*** Page text ***

The digital libraries we’re building are immense patchworks. That means they have seams. It’s possible to tell stories that rest lightly across the many elements. But push too hard in the wrong direction, and conclusions can unravel.

This attention to the source library materials is reflected in other visualizations and tools with possible application in the Digital Public Library of America. A dh+lib review post last week described Harvard metaLab’s Data Artifacts project, “which seeks to understand the collections data of libraries and other institutions as cultural objects.” This week’s dh+lib review of Matthew Jockers and Julia Flanders’ keynote from the Boston Area Days of DH 2013 looks at the question of scale and the artificial divide between macro and micro reading in DH.

*** End of Page text ***

• [Your tasks]
1. What does Harvard metaLab's Data Artifacts project seek to understand, according to the passage on digital libraries?
2. Reproduce the part of the passage on digital libraries that falls between "The digital libraries" and "conclusions can unravel.", inclusive.

*** Extracted records ***

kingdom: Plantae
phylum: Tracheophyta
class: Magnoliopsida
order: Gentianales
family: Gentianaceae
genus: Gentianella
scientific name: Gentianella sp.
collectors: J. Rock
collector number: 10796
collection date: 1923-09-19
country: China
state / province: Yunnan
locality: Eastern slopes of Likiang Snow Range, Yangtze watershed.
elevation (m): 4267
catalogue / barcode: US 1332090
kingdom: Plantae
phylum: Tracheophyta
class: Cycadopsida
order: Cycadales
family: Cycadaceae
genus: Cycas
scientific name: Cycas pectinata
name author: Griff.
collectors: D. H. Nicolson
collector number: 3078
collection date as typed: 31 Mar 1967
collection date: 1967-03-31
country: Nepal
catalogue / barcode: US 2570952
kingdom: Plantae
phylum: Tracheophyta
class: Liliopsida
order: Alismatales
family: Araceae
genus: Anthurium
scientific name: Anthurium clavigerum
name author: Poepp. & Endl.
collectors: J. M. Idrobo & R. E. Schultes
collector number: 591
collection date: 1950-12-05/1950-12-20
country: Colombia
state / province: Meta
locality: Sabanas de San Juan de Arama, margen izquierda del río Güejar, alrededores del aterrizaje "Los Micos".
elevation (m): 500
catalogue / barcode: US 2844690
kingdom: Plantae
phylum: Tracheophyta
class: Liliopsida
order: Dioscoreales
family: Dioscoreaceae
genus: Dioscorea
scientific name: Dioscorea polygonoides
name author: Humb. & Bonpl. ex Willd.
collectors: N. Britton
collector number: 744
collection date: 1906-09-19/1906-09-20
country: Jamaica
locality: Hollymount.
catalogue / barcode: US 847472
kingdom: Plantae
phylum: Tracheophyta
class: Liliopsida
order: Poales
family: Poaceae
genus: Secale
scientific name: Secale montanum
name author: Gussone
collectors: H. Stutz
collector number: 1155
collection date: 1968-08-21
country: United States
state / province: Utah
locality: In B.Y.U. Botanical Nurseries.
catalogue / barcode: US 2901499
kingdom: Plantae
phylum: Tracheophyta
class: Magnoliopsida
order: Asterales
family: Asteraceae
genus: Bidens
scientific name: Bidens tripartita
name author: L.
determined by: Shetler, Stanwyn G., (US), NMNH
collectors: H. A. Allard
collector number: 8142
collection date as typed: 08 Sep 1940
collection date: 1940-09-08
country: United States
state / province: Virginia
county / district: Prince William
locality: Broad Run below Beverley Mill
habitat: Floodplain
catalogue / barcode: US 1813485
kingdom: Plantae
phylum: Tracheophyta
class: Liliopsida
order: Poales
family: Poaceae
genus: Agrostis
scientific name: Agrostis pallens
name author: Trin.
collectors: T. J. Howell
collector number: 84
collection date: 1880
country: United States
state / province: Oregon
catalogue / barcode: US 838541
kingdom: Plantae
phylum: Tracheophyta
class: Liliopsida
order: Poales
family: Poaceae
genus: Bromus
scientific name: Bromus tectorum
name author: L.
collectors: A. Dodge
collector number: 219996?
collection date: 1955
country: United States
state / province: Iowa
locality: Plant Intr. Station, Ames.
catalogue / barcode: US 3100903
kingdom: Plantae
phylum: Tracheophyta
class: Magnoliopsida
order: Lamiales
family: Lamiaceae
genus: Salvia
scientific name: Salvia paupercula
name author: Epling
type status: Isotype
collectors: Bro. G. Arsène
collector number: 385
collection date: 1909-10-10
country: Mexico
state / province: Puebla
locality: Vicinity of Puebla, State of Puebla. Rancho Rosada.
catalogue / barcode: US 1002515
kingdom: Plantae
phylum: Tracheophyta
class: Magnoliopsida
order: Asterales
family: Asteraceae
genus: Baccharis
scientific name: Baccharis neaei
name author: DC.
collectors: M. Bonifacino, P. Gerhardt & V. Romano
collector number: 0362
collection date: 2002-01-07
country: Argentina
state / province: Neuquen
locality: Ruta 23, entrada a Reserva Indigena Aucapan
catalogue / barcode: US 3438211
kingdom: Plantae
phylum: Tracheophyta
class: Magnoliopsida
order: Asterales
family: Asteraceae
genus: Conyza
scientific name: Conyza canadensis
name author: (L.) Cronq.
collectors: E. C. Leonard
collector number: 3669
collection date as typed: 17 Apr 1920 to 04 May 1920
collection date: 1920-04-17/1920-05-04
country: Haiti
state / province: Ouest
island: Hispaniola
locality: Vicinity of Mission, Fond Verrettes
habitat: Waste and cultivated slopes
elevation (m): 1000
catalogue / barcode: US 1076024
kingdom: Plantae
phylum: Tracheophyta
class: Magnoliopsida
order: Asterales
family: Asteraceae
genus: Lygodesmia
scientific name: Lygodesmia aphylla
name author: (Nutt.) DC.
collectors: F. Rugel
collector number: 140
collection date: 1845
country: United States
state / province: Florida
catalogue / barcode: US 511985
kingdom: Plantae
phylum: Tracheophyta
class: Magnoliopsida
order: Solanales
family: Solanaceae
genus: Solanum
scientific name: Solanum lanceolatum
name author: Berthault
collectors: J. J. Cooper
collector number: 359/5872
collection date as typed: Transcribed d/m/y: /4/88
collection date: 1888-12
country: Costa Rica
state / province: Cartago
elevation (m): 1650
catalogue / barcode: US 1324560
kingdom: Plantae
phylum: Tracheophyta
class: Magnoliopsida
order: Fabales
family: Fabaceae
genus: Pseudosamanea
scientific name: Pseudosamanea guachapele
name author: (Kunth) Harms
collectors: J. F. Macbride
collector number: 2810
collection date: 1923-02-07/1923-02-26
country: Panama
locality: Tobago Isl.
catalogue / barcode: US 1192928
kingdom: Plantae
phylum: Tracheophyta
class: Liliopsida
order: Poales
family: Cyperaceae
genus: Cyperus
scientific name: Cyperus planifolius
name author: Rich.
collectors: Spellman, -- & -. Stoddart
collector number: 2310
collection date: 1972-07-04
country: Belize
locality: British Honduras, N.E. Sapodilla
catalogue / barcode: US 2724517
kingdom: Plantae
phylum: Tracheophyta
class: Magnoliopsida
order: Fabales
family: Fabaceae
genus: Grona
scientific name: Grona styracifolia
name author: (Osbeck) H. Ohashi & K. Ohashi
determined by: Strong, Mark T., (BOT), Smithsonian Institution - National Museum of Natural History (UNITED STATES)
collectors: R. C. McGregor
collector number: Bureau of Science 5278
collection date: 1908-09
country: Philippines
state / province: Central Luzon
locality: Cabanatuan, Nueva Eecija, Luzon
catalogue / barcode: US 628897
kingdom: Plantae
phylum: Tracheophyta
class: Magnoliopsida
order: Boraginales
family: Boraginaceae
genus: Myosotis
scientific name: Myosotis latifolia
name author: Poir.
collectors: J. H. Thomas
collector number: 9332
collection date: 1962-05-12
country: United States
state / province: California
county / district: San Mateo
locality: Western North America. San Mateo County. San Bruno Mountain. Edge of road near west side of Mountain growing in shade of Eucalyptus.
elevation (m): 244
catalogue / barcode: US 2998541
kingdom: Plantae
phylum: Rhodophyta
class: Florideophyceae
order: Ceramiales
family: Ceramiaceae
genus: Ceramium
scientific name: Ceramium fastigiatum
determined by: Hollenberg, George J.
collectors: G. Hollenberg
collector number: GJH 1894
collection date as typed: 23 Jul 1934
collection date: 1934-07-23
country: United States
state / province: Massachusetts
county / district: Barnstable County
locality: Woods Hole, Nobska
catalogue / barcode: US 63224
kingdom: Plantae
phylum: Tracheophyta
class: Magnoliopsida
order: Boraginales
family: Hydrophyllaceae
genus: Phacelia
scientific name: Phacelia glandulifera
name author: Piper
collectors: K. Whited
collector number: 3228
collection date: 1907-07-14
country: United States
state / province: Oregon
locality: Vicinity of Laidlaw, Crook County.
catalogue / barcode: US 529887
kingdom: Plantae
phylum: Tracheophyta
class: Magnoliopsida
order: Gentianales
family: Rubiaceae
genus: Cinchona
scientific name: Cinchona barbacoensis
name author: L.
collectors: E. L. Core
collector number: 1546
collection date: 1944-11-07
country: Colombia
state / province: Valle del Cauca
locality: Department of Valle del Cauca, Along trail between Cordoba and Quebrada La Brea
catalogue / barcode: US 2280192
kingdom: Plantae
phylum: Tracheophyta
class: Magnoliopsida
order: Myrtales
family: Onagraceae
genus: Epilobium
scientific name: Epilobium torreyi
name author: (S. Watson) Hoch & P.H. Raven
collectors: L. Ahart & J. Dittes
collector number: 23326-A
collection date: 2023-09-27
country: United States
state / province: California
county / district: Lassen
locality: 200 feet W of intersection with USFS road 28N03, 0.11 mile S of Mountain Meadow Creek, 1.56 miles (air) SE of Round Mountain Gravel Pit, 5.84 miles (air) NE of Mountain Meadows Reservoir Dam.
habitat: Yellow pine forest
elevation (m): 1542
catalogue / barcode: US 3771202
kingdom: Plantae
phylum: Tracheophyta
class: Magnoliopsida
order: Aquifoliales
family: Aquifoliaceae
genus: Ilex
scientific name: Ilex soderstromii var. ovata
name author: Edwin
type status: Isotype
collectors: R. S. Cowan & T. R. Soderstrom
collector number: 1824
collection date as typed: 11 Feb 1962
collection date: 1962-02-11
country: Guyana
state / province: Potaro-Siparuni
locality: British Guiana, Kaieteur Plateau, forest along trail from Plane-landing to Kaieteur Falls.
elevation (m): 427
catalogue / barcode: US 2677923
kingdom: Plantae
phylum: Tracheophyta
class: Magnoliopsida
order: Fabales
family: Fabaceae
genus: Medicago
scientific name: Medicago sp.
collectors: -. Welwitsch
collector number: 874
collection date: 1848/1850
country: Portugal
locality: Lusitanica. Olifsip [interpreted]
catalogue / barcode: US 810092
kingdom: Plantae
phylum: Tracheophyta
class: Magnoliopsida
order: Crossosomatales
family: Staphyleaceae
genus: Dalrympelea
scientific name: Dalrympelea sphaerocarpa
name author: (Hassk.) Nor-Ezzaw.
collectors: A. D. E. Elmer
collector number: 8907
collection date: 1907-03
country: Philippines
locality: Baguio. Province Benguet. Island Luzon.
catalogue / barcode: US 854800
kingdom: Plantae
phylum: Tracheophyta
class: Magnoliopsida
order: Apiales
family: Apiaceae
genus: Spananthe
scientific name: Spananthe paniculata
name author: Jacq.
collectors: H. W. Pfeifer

*** End of Extracted records ***

• [Exercise solutions]
1. It seeks to understand the collections data of libraries and other institutions as cultural objects.

2.
The digital libraries we’re building are immense patchworks. That means they have seams. It’s possible to tell stories that rest lightly across the many elements. But push too hard in the wrong direction, and conclusions can unravel.